Instructions to follow – Rewrite the lines of the items below as a numbered list, leaving out blank lines and the pictures.

Input records –
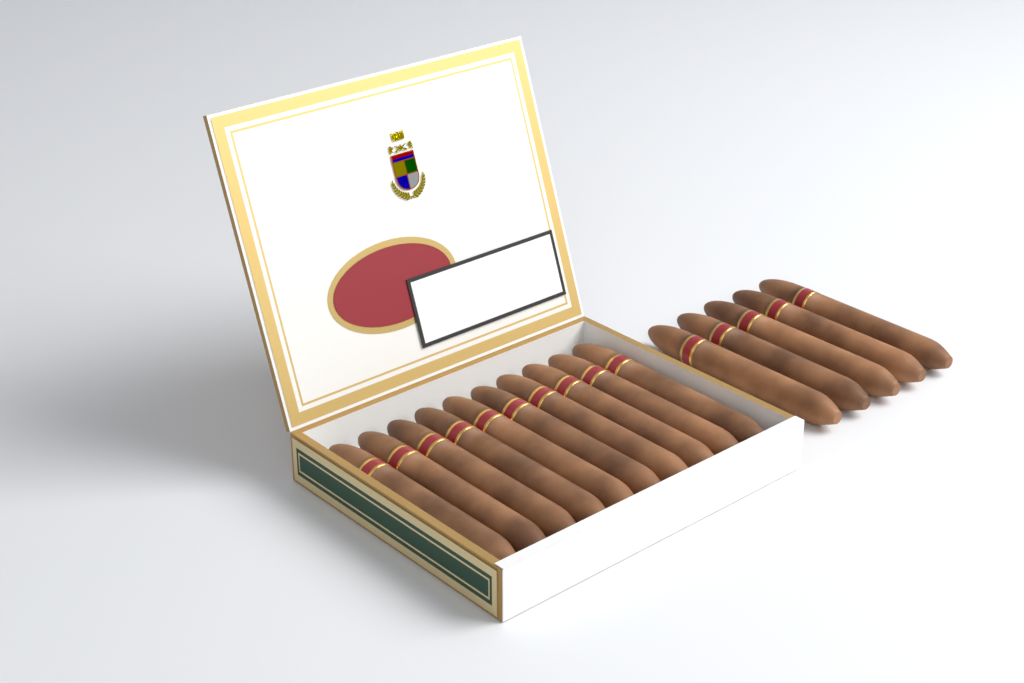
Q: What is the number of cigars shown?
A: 15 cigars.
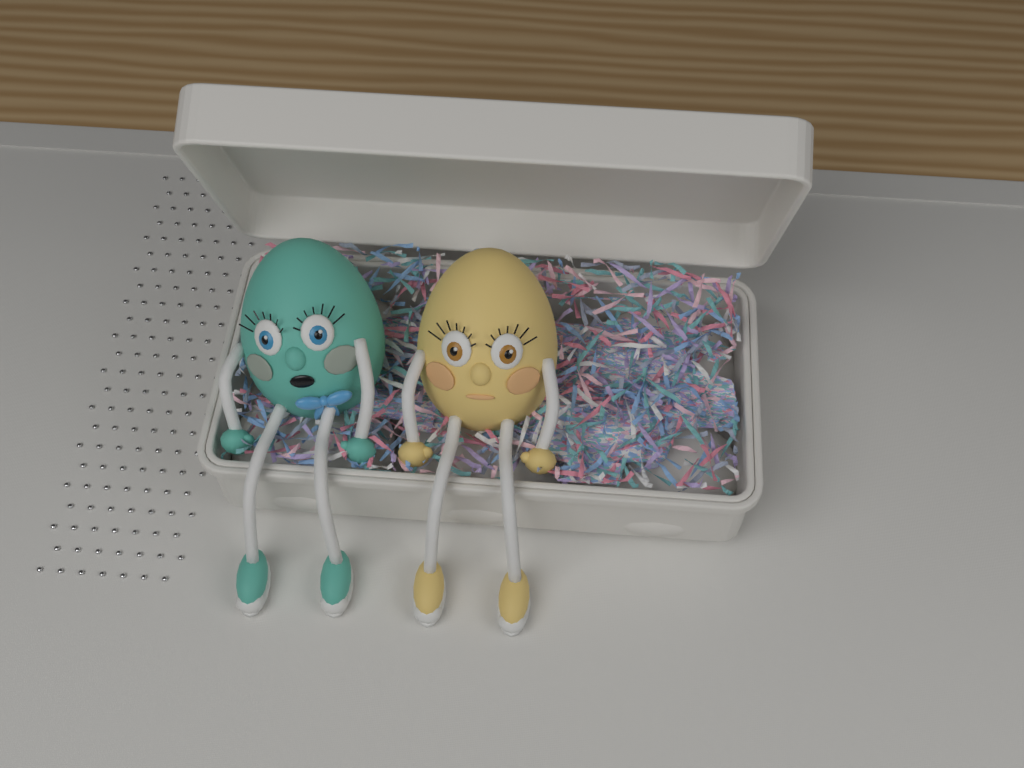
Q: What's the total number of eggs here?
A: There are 2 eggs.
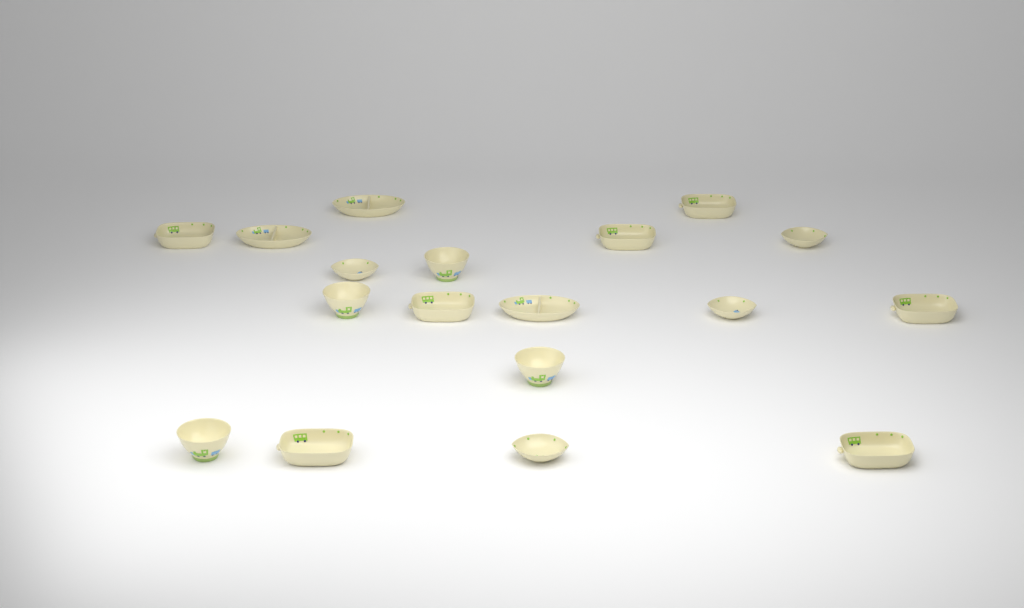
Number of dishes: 18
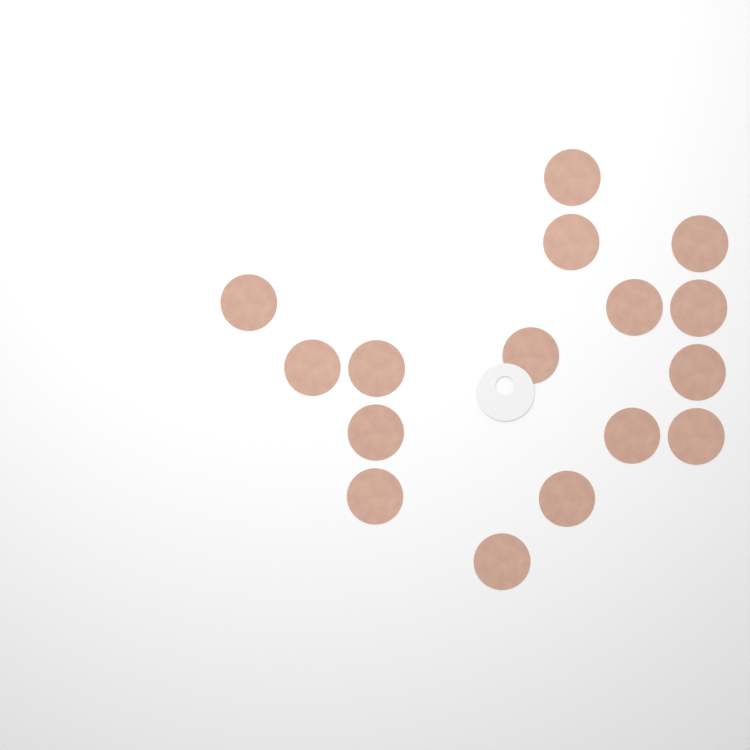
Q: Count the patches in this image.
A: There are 16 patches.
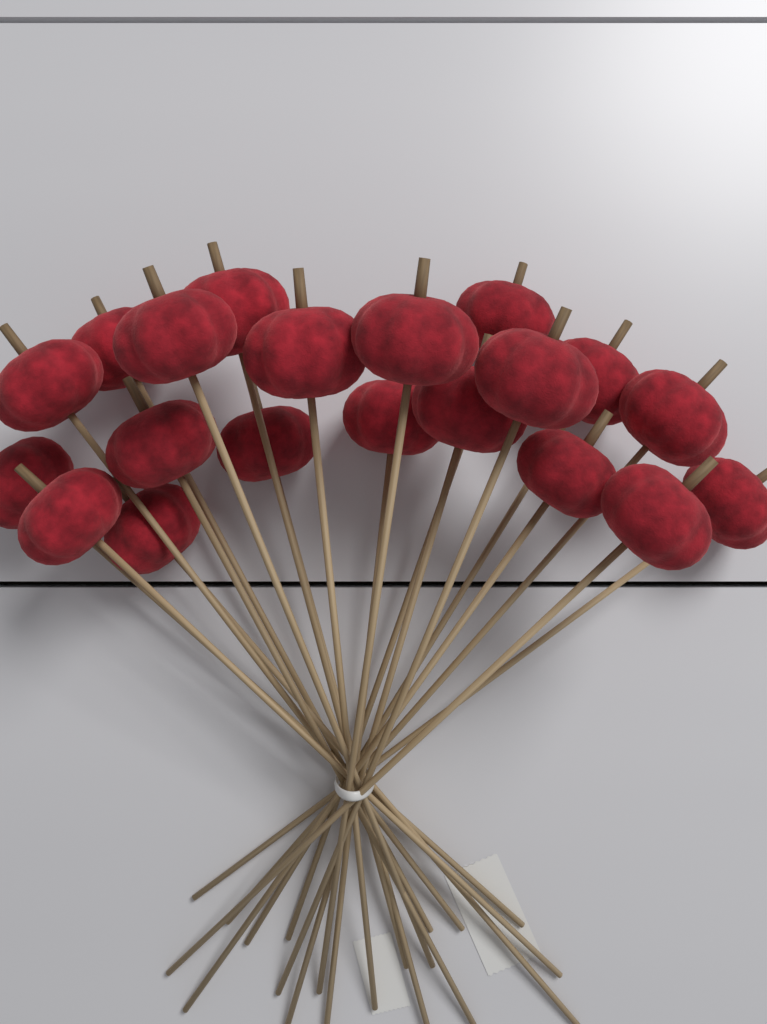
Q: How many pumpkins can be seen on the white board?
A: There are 20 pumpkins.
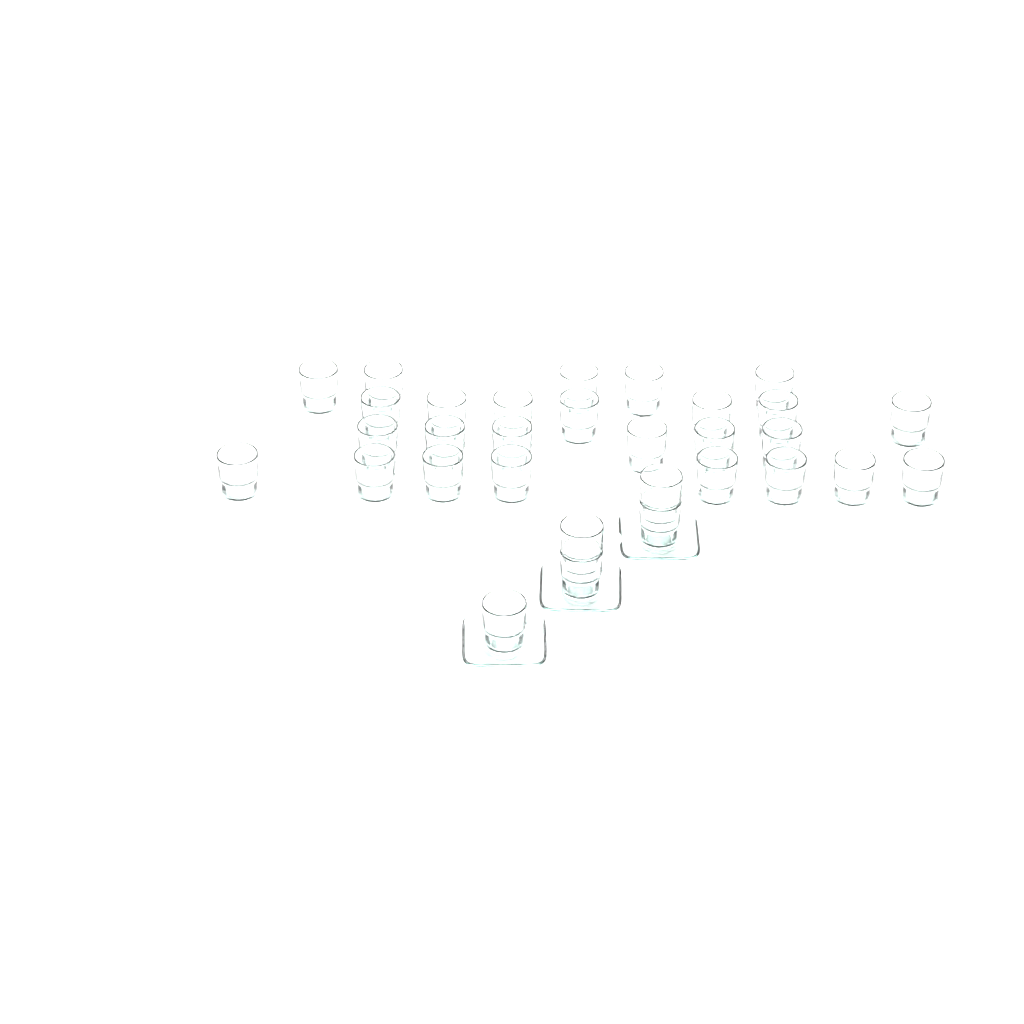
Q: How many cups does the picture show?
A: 31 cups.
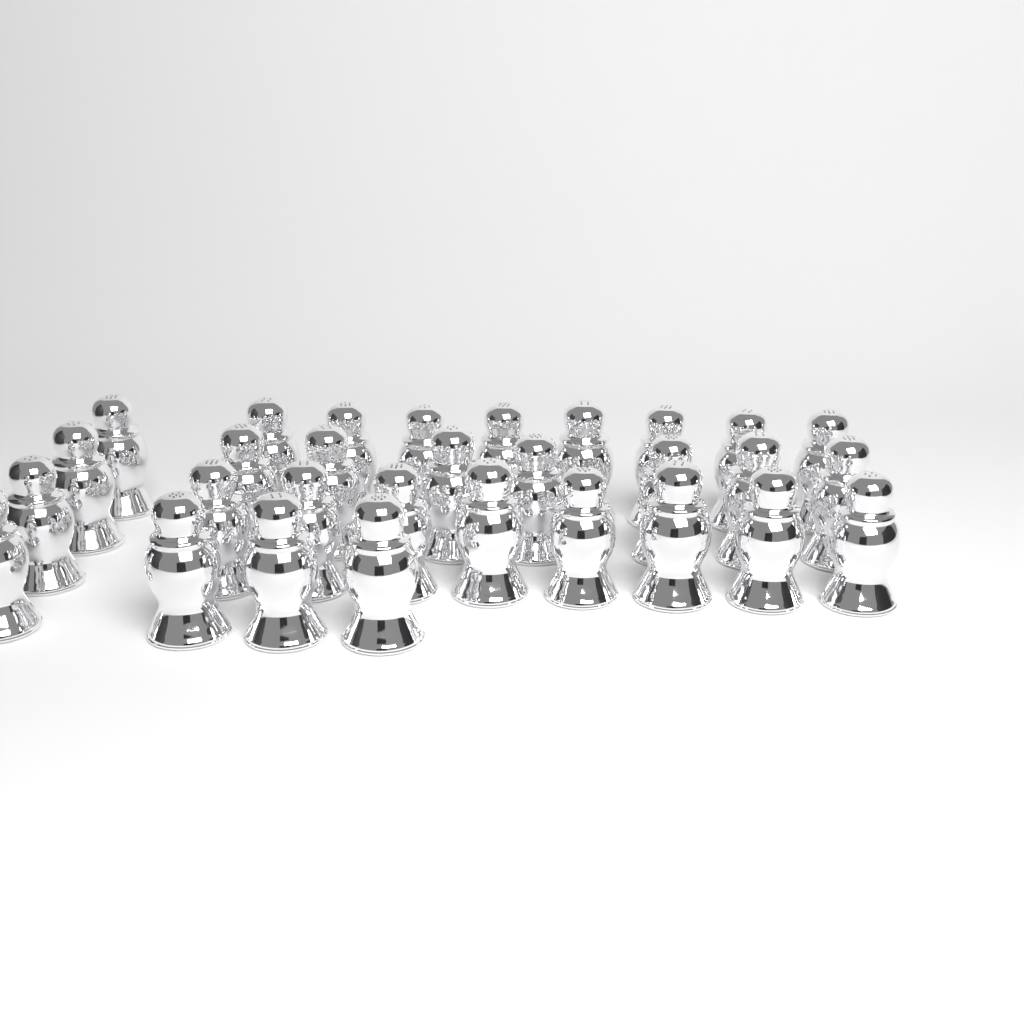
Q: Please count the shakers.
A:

Task response –
1. Q: What is the number of cigars shown?
2. A: 15 cigars.
3. Q: What's the total number of eggs here?
4. A: There are 2 eggs.
5. Number of dishes: 18
6. Q: Count the patches in this image.
7. A: There are 16 patches.
8. Q: How many pumpkins can be seen on the white board?
9. A: There are 20 pumpkins.
10. Q: How many cups does the picture show?
11. A: 31 cups.
12. Q: Please count the shakers.
13. A:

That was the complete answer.